# Thread: Converting Accelleration to Velocity

1. ## Converting Accelleration to Velocity

I need to convert accelleration to velocity.

With an accelleration of 1.32944 x 10^(-7) m/s^2, and an innitial velocity of 0 m/s, to find the velocity, I would need to find the square root of the accelleration, then multiply by the time at that velocity, correct?

2. Originally Posted by Thrawn
I need to convert accelleration to velocity.

With an accelleration of 1.32944 x 10^(-7) m/s^2, and an innitial velocity of 0 m/s, to find the velocity, I would need to find the square root of the accelleration, then multiply by the time at that velocity, correct?
The accelration formula is this:

a = (v_f - v_0)/t

You can rewrite it to look like this:

v_f = v_0 + at

v_f = (1.32944 x 10^(-7))t

All you need is JUST the time, you don't need to find the square root of anything.

To prove it can actually be written that way is this:

You have a position-time function x(t):

x(t) = x_0 + v_0t + 1/2at^2

We know that the derivative of x(t) = v(t) or a velocity-time function

The derivative of the constant x_0 = 0
The derivative of v_0t = v_0 because the derivative of t^n = nt^n-1, so if v_0t then 1 * v_0 = 1v_0 = v_0 and t^(1-1) = t^0 = 1: v_0 * 1 = v_0
The derivative of 1/2at^2 = at because the derivative of t^n = nt^n-1, so if 1/2at^2 then 2 * 1/2a = 1a = a and t^(2-1) = t^1 = t: a * t = at

v(t) = v_0 + at

Thus proving our formula is correct where v(t) = v_f

Another way is to take the given acceleration formula:

a = (v_f - v_0)/t

multiply by t on both sides:

at = v_f - v_0

at + v_0 = v_f

This ALSO proves the formula above.

There are no radicals involved in this.

3. What would I need to do if I don't know the time?

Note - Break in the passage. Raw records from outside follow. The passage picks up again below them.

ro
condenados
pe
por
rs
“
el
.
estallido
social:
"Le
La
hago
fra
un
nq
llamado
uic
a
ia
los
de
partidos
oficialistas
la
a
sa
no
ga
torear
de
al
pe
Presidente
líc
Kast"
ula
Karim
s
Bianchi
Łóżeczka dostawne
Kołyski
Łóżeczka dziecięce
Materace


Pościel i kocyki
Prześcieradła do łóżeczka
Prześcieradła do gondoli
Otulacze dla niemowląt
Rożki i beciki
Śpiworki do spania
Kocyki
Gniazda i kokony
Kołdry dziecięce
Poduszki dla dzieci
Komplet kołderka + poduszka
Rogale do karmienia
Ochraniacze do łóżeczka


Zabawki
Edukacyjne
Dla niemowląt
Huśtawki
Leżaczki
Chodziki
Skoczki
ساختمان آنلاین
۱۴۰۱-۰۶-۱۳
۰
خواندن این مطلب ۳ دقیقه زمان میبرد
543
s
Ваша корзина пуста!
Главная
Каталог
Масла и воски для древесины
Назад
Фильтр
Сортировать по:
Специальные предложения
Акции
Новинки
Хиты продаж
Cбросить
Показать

4. Originally Posted by Thrawn
What would I need to do if I don't know the time?
You could use this:

x = x_0 + v_0t + 1/2 at^2

total distance traveled = (initial position) + 1/2 (1.32944 x 10^(-7))t^2

Solve for t if you know the initial position and total distance traveled, one of these is most likely zero.